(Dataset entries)
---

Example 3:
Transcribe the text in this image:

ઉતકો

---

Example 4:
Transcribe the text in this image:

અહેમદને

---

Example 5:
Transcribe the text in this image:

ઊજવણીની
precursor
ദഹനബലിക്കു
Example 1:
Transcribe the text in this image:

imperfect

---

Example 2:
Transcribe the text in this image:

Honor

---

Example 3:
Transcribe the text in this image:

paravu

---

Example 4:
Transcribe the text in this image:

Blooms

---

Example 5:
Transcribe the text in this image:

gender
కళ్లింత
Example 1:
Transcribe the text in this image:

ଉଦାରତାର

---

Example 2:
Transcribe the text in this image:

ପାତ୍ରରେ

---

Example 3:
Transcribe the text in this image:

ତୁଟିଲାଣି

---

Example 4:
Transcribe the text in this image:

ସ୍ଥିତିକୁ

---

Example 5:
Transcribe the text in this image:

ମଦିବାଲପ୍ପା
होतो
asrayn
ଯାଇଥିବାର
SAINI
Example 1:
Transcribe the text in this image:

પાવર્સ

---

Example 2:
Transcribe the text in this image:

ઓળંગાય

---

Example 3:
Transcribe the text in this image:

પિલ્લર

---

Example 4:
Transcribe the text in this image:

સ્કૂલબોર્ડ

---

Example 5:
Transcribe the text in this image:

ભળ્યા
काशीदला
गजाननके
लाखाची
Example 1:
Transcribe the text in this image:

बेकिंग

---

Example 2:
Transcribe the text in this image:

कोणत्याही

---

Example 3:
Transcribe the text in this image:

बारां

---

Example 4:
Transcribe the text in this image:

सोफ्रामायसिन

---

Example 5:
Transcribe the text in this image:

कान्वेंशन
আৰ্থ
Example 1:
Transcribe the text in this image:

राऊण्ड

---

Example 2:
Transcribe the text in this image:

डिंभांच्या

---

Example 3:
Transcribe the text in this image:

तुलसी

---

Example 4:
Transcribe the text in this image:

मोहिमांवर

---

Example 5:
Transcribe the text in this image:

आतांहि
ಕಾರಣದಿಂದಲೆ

Activity:
Output the records once more, exactly as they stand.

Finished exercise:
---

Example 3:
Transcribe the text in this image:

ઉતકો

---

Example 4:
Transcribe the text in this image:

અહેમદને

---

Example 5:
Transcribe the text in this image:

ઊજવણીની
precursor
ദഹനബലിക്കു
Example 1:
Transcribe the text in this image:

imperfect

---

Example 2:
Transcribe the text in this image:

Honor

---

Example 3:
Transcribe the text in this image:

paravu

---

Example 4:
Transcribe the text in this image:

Blooms

---

Example 5:
Transcribe the text in this image:

gender
కళ్లింత
Example 1:
Transcribe the text in this image:

ଉଦାରତାର

---

Example 2:
Transcribe the text in this image:

ପାତ୍ରରେ

---

Example 3:
Transcribe the text in this image:

ତୁଟିଲାଣି

---

Example 4:
Transcribe the text in this image:

ସ୍ଥିତିକୁ

---

Example 5:
Transcribe the text in this image:

ମଦିବାଲପ୍ପା
होतो
asrayn
ଯାଇଥିବାର
SAINI
Example 1:
Transcribe the text in this image:

પાવર્સ

---

Example 2:
Transcribe the text in this image:

ઓળંગાય

---

Example 3:
Transcribe the text in this image:

પિલ્લર

---

Example 4:
Transcribe the text in this image:

સ્કૂલબોર્ડ

---

Example 5:
Transcribe the text in this image:

ભળ્યા
काशीदला
गजाननके
लाखाची
Example 1:
Transcribe the text in this image:

बेकिंग

---

Example 2:
Transcribe the text in this image:

कोणत्याही

---

Example 3:
Transcribe the text in this image:

बारां

---

Example 4:
Transcribe the text in this image:

सोफ्रामायसिन

---

Example 5:
Transcribe the text in this image:

कान्वेंशन
আৰ্থ
Example 1:
Transcribe the text in this image:

राऊण्ड

---

Example 2:
Transcribe the text in this image:

डिंभांच्या

---

Example 3:
Transcribe the text in this image:

तुलसी

---

Example 4:
Transcribe the text in this image:

मोहिमांवर

---

Example 5:
Transcribe the text in this image:

आतांहि
ಕಾರಣದಿಂದಲೆ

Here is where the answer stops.